Overhaul of U.S. Organ Transplant System Proposed

Asingle nonprofit has what amounts to a monopoly over all organ transplants performed in the United States, but the federal government said that it plans to change that.

In 2022, a record 42,887 organ transplants were performed. Yet nearly 104,000 people remain on waiting lists for organs. About 22 people die each day while waiting, even as organs are discarded, damaged while being delivered or not collected, according to a new story published by the Washington Post.

The Health Resources and Services Administration (HRSA), which has contracted with the United Network for Organ Sharing (UNOS) to run the Organ Procurement and Transplantation Network for 37 years, announced in March it will invite organizations to bid for contracts for different parts of the transplant system’s functions.

“Every day, patients and families across the United States rely on the Organ Procurement and Transplantation Network [OPTN] to save the lives of their loved ones who experience organ failure,” HRSA Administrator Carole Johnson said in a news release announcing the change. “At HRSA, our stewardship and oversight of this vital work is a top priority. That is why we are taking action to both bring greater transparency to the system and to reform and modernize the OPTN.”

Among the plan’s many changes are steps to improve the technologies used by surgeons and transplant coordinators.

Network structure would also change, including adding a strong, independent board of directors. A new public dashboard should also make the donation and receipt process more transparent.

UNOS said in a statement  it “supports HRSA’s plan to introduce additional reforms into the nation’s organ donation and transplantation system, and welcomed a competitive bidding process.”

“We believe we have the experience and expertise required to best serve the nation’s patients and to help implement HRSA’s proposed initiatives,” the statement said.

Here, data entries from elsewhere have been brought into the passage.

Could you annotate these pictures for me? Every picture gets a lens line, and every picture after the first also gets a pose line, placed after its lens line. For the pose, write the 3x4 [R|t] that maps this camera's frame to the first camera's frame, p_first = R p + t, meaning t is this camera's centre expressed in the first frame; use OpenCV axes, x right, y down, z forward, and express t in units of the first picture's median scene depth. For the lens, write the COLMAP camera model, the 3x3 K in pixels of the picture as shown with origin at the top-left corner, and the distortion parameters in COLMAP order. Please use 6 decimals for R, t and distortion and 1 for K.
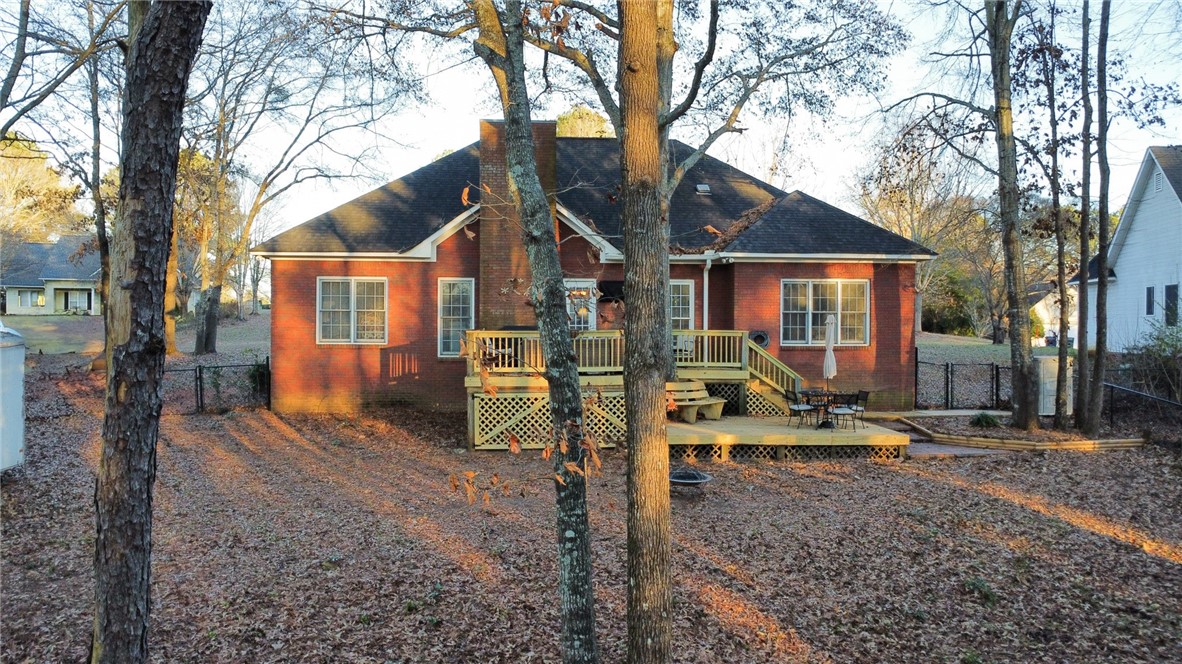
lens RADIAL K [[838.1, 0, 591.0], [0, 838.1, 332.0], [0, 0, 1]] dist [-0.035302, 0.005941]
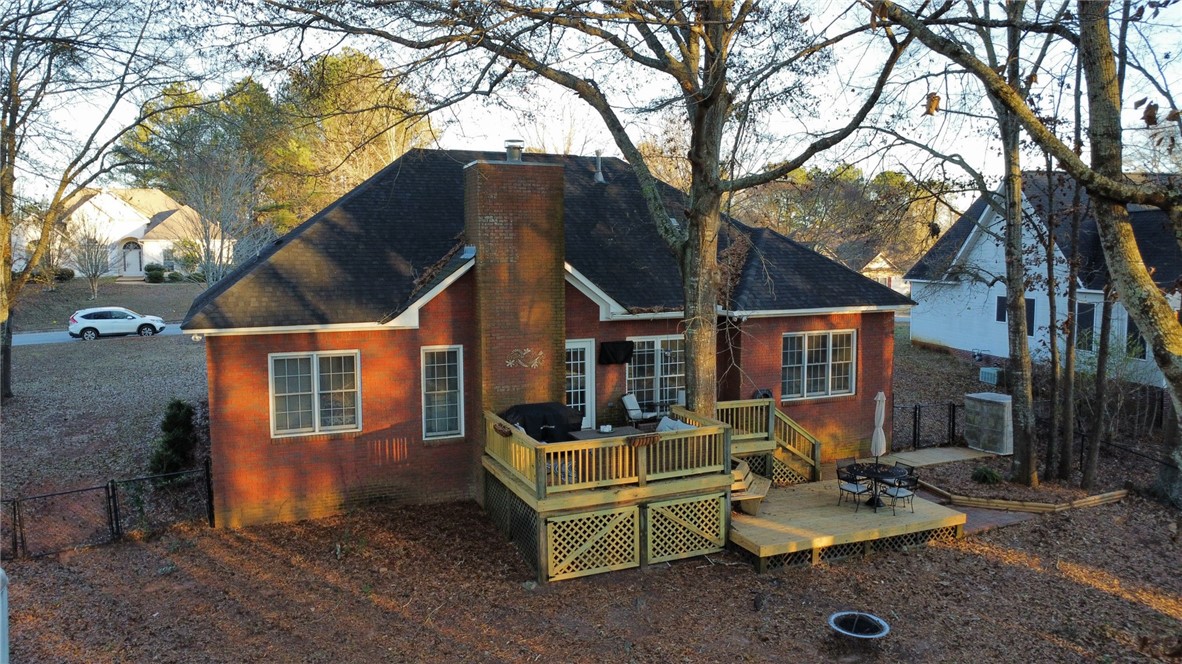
lens RADIAL K [[838.1, 0, 591.0], [0, 838.1, 332.0], [0, 0, 1]] dist [-0.035302, 0.005941]
pose [[0.946163, -0.037505, 0.321510, -0.332337], [0.011412, 0.996512, 0.082664, -0.168060], [-0.323489, -0.074545, 0.943291, 0.186459]]
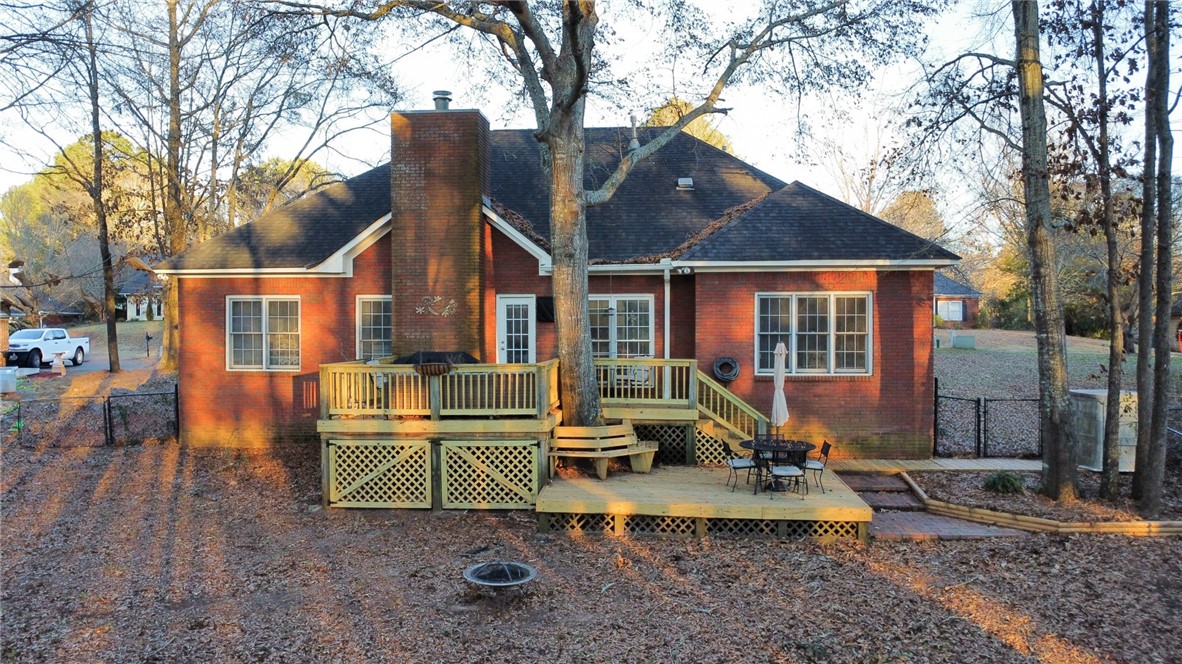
lens RADIAL K [[838.1, 0, 591.0], [0, 838.1, 332.0], [0, 0, 1]] dist [-0.035302, 0.005941]
pose [[0.986469, -0.003215, -0.163917, 0.232304], [0.003666, 0.999990, 0.002449, -0.031907], [0.163908, -0.003017, 0.986471, 0.207337]]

But the White House’s U.S. Digital Service called UNOS’s technological system archaic in a confidential 2021 assessment for HRSA. It also recommended breaking up UNOS’s monopoly over that technology, the Post reported.

“UNOS has allowed the organ donation system to become mismanaged, unsafe and self-enriching,” Greg Segal, founder and CEO of Organize, a nonprofit patient advocacy group, told the Post. “Today’s announcement that HHS will break up UNOS’s monopoly, and bring in competent and transparent new contractors, is a transformative and unequivocal win for patients.”

UNOS oversees a transplantation network that includes about 250 hospitals that perform transplants. Also in the network are 56 government-chartered nonprofits that collect organs and labs that test organ compatibility.